[Opening Available records section]

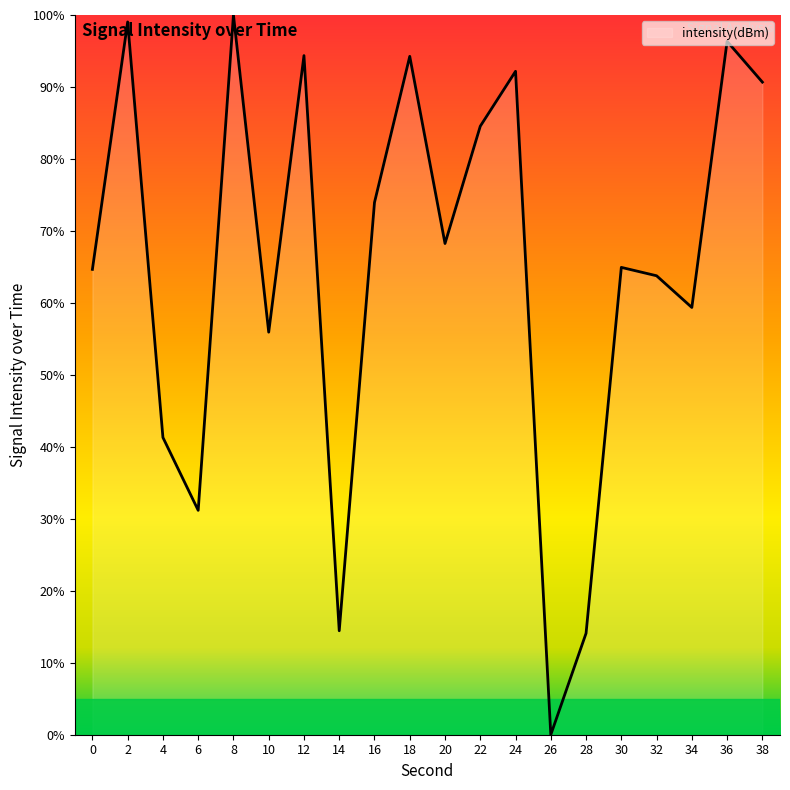

Where is the data nearest to the value 50?

10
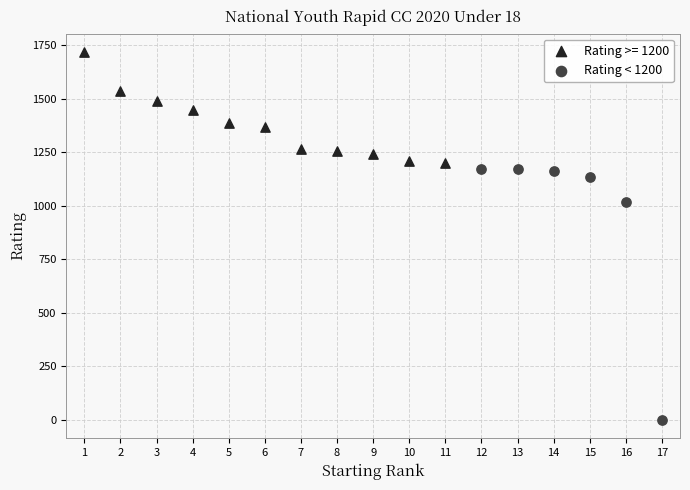

Which series has the widest spread of Y values?

Rating < 1200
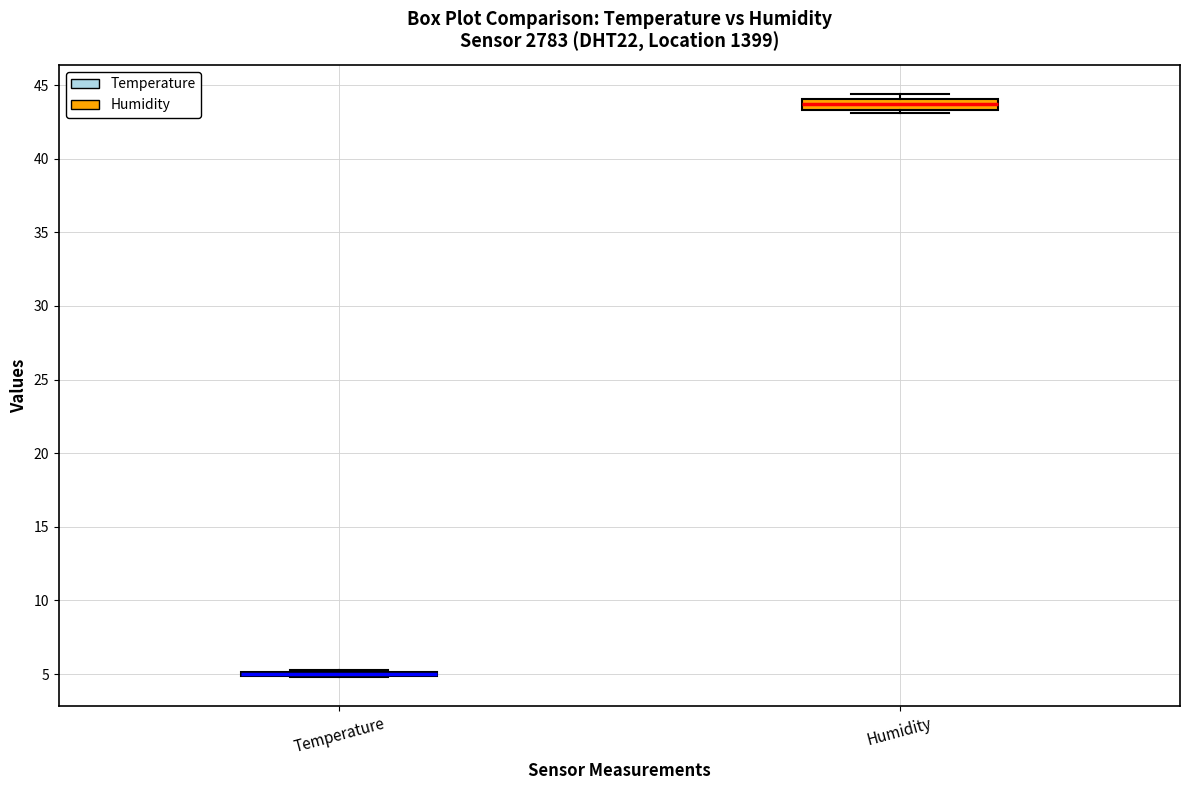

Where is the lower edge of the box for Humidity on the y-axis? The values are not printed on the chart, so give them approximately, as read against the axis.

43.5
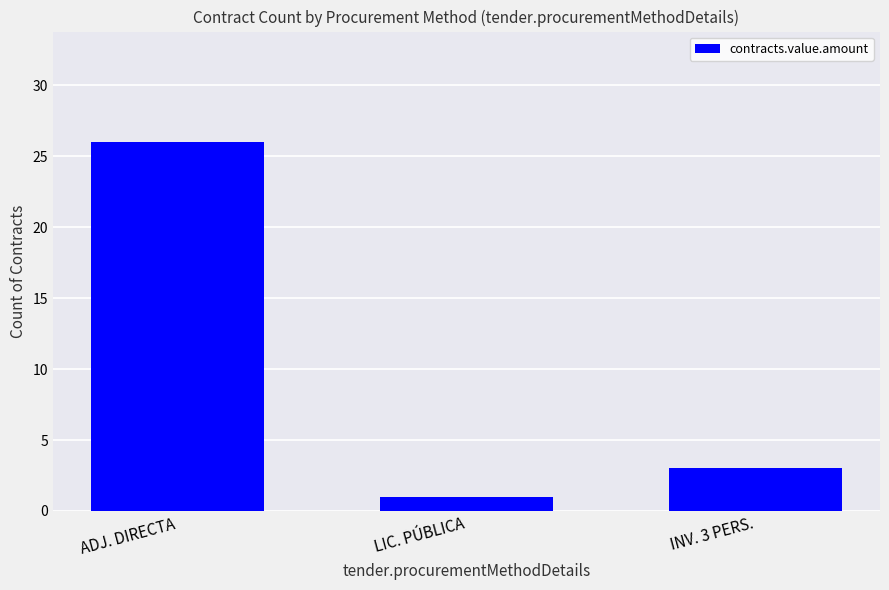

At which label does the data first exceed 3?

ADJ. DIRECTA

[Closing Available records section]

* **Your assignment**: Could you write out every line of the listing above word for word, leaving out the pictures?

* **Your solution**:
Where is the data nearest to the value 50?

10

Which series has the widest spread of Y values?

Rating < 1200

Where is the lower edge of the box for Humidity on the y-axis? The values are not printed on the chart, so give them approximately, as read against the axis.

43.5

At which label does the data first exceed 3?

ADJ. DIRECTA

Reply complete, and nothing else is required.